» **本文**
この体質を持つ方では、成長や発達、からだつきの特徴など、いくつかの注意した方がよい症状が知られています。以下の症状は限られた報告をもとにまとめられたものであり、すべての症状を網羅した訳ではありません。また、同じ体質を持つ方でも、症状の種類や重さには個人差があることが知られており、すべての症状を必ずみとめるとは限りません。想定される症状について先回りして検査しておく必要があるのか、みられた症状が体質と関係したものかどうか判断する際の目安となるものです。
気をつけた方がよい症状
発達(運動・言葉)
お子さんの発達は非常にゆっくりと進んでいく傾向があります。首が座る、お座りをできるようになりまでにも非常に時間がかかり、大きくなってからも自分の力で移動することが難しい方も少なくありません。またお話も苦手であり、お話によるコミュニケーションが難しい方が多いようです。発達を見守る中で、お子さんに合ったサポートとして療育(発達支援)が提案されることもあります。
神経の症状
ほとんどの方で筋緊張低下(筋力が弱い)が見られます。筋緊張低下により発達の進み方や哺乳・呼吸にも影響する可能性があります。また半数以上の方でてんかんを合併し、6か月~3歳頃に最初の発作が起こる患者さん多いと報告されています。発作を抑えるために抗てんかん薬を使用しますが、中には複数のお薬を使ってもコントロールが難しい場合もあります。普段の生活の中で気になる動きがあれば、担当医にご相談ください。気になる動きを動画に収めていただくと、診断のヒントとなることもあります。

» **データ抜粋**
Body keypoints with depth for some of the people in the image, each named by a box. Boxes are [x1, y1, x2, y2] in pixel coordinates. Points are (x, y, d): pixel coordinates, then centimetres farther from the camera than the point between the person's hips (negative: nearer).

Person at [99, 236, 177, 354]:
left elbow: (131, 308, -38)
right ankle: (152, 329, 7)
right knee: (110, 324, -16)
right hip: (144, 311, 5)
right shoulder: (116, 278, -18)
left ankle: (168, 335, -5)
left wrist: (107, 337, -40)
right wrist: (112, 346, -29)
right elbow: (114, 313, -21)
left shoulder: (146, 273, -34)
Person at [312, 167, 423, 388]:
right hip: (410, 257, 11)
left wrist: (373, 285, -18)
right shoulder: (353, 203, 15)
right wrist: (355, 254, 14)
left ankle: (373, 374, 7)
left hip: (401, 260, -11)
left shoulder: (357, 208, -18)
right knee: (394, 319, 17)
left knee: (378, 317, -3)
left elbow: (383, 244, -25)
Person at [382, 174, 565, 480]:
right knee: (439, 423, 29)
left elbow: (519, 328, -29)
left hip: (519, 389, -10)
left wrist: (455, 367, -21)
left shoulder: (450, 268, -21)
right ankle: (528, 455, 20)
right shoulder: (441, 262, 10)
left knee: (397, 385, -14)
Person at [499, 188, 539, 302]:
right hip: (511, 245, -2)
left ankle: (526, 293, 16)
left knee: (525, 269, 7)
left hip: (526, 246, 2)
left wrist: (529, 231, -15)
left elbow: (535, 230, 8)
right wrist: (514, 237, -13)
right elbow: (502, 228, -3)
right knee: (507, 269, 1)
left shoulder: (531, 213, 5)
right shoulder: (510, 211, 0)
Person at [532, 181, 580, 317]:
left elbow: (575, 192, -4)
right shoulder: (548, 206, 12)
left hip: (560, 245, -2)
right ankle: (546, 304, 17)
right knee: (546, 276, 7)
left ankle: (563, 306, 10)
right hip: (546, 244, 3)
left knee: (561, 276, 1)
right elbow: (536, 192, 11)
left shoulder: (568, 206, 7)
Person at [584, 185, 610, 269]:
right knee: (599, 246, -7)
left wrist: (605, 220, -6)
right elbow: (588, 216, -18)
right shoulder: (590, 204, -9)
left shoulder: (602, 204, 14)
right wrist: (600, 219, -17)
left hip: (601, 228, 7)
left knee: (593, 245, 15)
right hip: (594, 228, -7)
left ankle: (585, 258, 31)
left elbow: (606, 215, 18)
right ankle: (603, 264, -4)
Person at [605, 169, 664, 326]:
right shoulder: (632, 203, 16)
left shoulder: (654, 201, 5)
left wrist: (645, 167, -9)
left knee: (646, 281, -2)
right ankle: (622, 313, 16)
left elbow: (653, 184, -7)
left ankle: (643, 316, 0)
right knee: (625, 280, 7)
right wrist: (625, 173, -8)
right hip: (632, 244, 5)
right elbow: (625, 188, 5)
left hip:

» **課題内容**
体質の症状を説明した本文のうち、「お子さんの発達は非常にゆっく」で始まり「ヒントとなることもあります。」で終わる部分を、「担当医」を「主治医」に差し替えて書き出してください。

» **解答**
お子さんの発達は非常にゆっくりと進んでいく傾向があります。首が座る、お座りをできるようになりまでにも非常に時間がかかり、大きくなってからも自分の力で移動することが難しい方も少なくありません。またお話も苦手であり、お話によるコミュニケーションが難しい方が多いようです。発達を見守る中で、お子さんに合ったサポートとして療育(発達支援)が提案されることもあります。
神経の症状
ほとんどの方で筋緊張低下(筋力が弱い)が見られます。筋緊張低下により発達の進み方や哺乳・呼吸にも影響する可能性があります。また半数以上の方でてんかんを合併し、6か月~3歳頃に最初の発作が起こる患者さん多いと報告されています。発作を抑えるために抗てんかん薬を使用しますが、中には複数のお薬を使ってもコントロールが難しい場合もあります。普段の生活の中で気になる動きがあれば、主治医にご相談ください。気になる動きを動画に収めていただくと、診断のヒントとなることもあります。